🤖 AI Summary
This work investigates the intrinsic neural mechanisms underlying reflective reasoning in large language models (LLMs), addressing a critical gap in prior research—its overreliance on prompt engineering while neglecting interpretable neural representations. We propose a steering method based on intermediate-layer activations to construct directional vectors encoding three distinct reflective intents: “no reflection,” “intrinsic reflection,” and “triggered reflection.” This enables precise, controllable enhancement or suppression of reflective behavior for the first time. Experiments reveal that reflection manifests hierarchically across model layers and is more readily suppressible than inducible. Evaluated on GSM8k-adv with Qwen2.5-3B and Gemma3-4B, our approach achieves accurate intervention at targeted reflection layers and significantly improves robustness on complex reasoning tasks.

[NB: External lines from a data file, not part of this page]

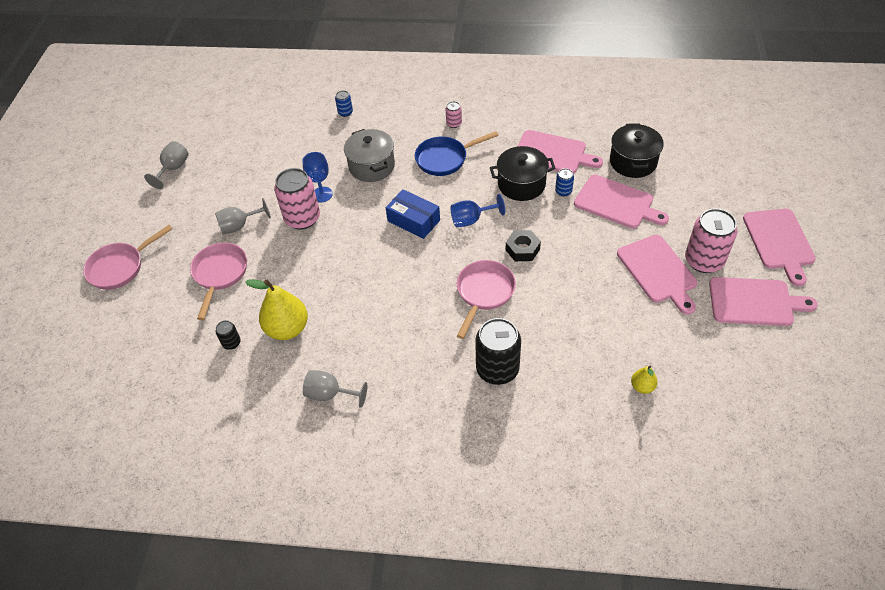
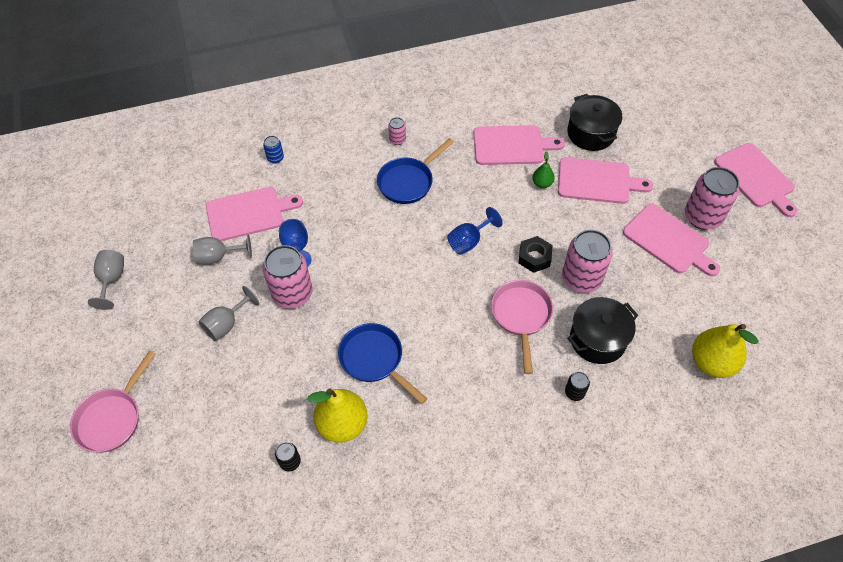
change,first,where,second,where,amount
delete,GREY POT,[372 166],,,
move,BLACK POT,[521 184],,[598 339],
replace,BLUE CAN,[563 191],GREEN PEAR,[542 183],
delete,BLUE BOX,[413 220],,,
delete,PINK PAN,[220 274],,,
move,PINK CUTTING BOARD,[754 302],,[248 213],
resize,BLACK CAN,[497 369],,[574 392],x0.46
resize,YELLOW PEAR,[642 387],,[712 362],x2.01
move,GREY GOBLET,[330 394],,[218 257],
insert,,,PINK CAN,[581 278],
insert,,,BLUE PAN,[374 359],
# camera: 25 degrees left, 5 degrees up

The core contribution lies in uncovering an interpretable, neurally grounded basis for reflection—and demonstrating its controllability—thereby establishing a mechanism-driven paradigm for reasoning optimization.
📝 Abstract
Reflection, the ability of large language models (LLMs) to evaluate and revise their own reasoning, has been widely used to improve performance on complex reasoning tasks. Yet, most prior work emphasizes designing reflective prompting strategies or reinforcement learning objectives, leaving the inner mechanisms of reflection underexplored. In this paper, we investigate reflection through the lens of latent directions in model activations. We propose a methodology based on activation steering to characterize how instructions with different reflective intentions: no reflection, intrinsic reflection, and triggered reflection. By constructing steering vectors between these reflection levels, we demonstrate that (1) new reflection-inducing instructions can be systematically identified, (2) reflective behavior can be directly enhanced or suppressed through activation interventions, and (3) suppressing reflection is considerably easier than stimulating it. Experiments on GSM8k-adv with Qwen2.5-3B and Gemma3-4B reveal clear stratification across reflection levels, and steering interventions confirm the controllability of reflection. Our findings highlight both opportunities (e.g., reflection-enhancing defenses) and risks (e.g., adversarial inhibition of reflection in jailbreak attacks). This work opens a path toward mechanistic understanding of reflective reasoning in LLMs.